-
Notifications
You must be signed in to change notification settings - Fork 238
Description
Context
I've been tracing through the LiteRT build system to understand how GPU acceleration works. I noticed that the CPU (XNNPACK) and NPU (dispatch) accelerator source code is available in the repository, but the GPU accelerator appears to only be distributed as prebuilt .so files.
What I found
CPU and NPU accelerators have full source:
litert/runtime/accelerators/
├── xnnpack/ ← Source available ✅
├── dispatch/ ← Source available (NPU) ✅
└── (no gpu/ folder) ← Not present ❌
GPU is only available as prebuilts:
# litert/build_common/special_rule.bzl
def litert_gpu_accelerator_deps():
return [] # Empty — no source-level deps
def litert_gpu_accelerator_prebuilts():
return select({
"android_arm64": ["@litert_prebuilts//:android_arm64/libLiteRtClGlAccelerator.so"],
"macos_arm64": ["@litert_prebuilts//:macos_arm64/libLiteRtMetalAccelerator.dylib"],
# ...
})Evidence that internal source exists but isn't published:
-
auto_registration.cc(line 40-41) defines a function pointer specifically for static GPU linking, currently set tonullptr:extern "C" LiteRtStatus (*LiteRtRegisterStaticLinkedAcceleratorGpu)( LiteRtEnvironmentT& environment) = nullptr;
-
litert/tools/BUILDreferences internal GPU accelerator targets behindcopybara:uncomment_begin(google-only):# "//litert/runtime/accelerators/gpu:ml_drift_cl_gl_accelerator", # "//litert/runtime/accelerators/gpu:ml_drift_vulkan_accelerator",
-
The
gpu_numerics_check_cl_gl,gpu_numerics_check_vulkan, andgpu_numerics_check_jetbuild targets all reference these internal-only GPU accelerator libraries.

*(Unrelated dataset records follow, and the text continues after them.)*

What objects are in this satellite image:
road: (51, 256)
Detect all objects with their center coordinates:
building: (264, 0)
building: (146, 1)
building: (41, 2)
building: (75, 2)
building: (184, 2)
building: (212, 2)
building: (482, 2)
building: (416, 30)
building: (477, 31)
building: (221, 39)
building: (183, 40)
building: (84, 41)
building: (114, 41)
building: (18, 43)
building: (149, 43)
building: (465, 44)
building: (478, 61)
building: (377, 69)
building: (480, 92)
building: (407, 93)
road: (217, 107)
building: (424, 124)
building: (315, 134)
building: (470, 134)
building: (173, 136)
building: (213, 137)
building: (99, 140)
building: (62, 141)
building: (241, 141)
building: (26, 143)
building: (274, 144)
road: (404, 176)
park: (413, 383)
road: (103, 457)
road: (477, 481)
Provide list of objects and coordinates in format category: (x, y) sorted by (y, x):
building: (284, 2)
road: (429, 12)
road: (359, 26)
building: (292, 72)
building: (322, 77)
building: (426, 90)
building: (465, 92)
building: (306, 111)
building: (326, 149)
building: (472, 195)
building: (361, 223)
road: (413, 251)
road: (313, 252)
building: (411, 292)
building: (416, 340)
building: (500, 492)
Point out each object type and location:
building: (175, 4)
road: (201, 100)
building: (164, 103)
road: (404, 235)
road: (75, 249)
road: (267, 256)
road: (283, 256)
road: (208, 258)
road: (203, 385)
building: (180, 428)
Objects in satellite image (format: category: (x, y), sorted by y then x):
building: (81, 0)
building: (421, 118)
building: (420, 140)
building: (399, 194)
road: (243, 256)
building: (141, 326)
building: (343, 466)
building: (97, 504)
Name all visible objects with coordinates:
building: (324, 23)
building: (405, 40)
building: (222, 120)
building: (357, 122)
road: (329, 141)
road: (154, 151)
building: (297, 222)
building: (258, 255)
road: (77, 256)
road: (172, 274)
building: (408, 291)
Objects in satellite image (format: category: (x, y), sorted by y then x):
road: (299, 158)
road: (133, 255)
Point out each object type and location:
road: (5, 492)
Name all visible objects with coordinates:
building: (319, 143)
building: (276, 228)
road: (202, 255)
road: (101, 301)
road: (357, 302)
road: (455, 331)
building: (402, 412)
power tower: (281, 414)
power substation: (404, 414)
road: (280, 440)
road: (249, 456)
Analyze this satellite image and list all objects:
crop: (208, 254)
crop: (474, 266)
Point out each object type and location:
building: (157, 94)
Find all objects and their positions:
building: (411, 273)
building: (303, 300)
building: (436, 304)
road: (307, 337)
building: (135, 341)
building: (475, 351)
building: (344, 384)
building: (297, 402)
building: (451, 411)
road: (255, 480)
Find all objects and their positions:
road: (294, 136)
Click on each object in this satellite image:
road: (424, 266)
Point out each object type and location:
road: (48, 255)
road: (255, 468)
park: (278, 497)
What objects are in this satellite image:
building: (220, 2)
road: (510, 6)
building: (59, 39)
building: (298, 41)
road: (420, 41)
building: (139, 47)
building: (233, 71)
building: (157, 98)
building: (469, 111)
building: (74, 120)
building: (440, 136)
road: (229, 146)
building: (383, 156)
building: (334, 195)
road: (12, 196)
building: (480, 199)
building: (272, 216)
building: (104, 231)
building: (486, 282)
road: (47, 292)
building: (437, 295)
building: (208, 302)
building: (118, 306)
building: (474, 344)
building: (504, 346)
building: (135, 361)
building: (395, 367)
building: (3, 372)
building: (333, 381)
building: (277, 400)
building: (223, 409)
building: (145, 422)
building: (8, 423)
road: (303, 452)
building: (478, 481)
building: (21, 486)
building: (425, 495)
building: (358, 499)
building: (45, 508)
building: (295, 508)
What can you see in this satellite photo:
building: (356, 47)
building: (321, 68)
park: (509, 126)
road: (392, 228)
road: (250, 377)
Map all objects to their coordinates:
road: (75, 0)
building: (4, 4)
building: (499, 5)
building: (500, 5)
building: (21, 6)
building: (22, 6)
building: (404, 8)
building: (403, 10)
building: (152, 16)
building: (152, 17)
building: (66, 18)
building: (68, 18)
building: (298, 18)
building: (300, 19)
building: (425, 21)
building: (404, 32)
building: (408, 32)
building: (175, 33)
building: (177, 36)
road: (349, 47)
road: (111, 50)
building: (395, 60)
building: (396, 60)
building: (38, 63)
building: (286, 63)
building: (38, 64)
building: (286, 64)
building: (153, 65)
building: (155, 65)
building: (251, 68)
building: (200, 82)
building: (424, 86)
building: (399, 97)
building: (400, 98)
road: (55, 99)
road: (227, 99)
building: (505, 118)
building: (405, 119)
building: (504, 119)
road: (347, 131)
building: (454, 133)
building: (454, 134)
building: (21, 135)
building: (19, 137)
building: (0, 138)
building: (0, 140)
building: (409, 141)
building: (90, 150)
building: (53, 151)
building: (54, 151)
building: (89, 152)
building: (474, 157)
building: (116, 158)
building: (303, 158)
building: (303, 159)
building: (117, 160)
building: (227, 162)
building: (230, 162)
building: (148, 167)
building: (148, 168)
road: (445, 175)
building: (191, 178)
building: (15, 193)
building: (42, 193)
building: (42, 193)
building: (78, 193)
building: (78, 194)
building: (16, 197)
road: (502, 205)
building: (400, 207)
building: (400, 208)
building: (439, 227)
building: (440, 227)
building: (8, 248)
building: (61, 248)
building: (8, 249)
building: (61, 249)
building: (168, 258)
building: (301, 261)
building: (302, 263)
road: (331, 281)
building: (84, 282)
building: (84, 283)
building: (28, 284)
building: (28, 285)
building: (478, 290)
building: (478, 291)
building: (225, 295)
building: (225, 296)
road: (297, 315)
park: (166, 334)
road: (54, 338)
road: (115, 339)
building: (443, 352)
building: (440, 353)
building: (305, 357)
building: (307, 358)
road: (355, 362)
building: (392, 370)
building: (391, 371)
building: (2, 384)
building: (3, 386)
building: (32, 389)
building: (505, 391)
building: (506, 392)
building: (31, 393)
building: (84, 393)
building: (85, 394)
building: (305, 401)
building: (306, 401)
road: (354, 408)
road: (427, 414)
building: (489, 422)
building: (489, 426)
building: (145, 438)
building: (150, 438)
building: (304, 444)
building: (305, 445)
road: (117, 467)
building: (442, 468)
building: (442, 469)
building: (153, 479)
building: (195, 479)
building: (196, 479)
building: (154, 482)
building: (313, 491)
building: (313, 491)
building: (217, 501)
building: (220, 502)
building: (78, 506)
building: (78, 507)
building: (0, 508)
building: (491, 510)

Problem with using prebuilts
The prebuilt libLiteRtGpuAccelerator.so dynamically links against libLiteRt.so. So even when using run_model (which already has the entire LiteRT runtime statically linked via litert/cc:litert_compiled_model → litert/runtime:compiled_model), I still need to push libLiteRt.so alongside the GPU .so for GPU to work. CPU works without any .so files.
# GPU requires both .so files even though run_model has LiteRT statically:
adb push run_model /data/local/tmp/
adb push libLiteRtGpuAccelerator.so /data/local/tmp/
adb push libLiteRt.so /data/local/tmp/ # Required for GPU to initializeMy use case
I'm modifying GPU delegate kernels under tflite/delegates/gpu/cl/kernels/ and need to test them through LiteRT's accelerator path (to use TensorBuffer zero-copy). The GPU kernel code itself is already open-source — what's missing is only the thin LiteRT accelerator wrapper (equivalent to what xnnpack_accelerator.cc does for CPU) that calls TfLiteGpuDelegateV2Create() and registers with LiteRT's environment.
Without the accelerator wrapper source, the only options are:
- Use prebuilt
.so(cannot pick up kernel modifications) - Use TFLite directly like
culprit_finderdoes (loses LiteRTTensorBuffer/ zero-copy benefits) - Write a custom accelerator wrapper from scratch by reverse-engineering the XNNPACK pattern
Questions
- Is there a plan to open-source the GPU accelerator wrapper code (
litert/runtime/accelerators/gpu/)? - If not, is the recommended approach to write a custom wrapper following the XNNPACK accelerator pattern?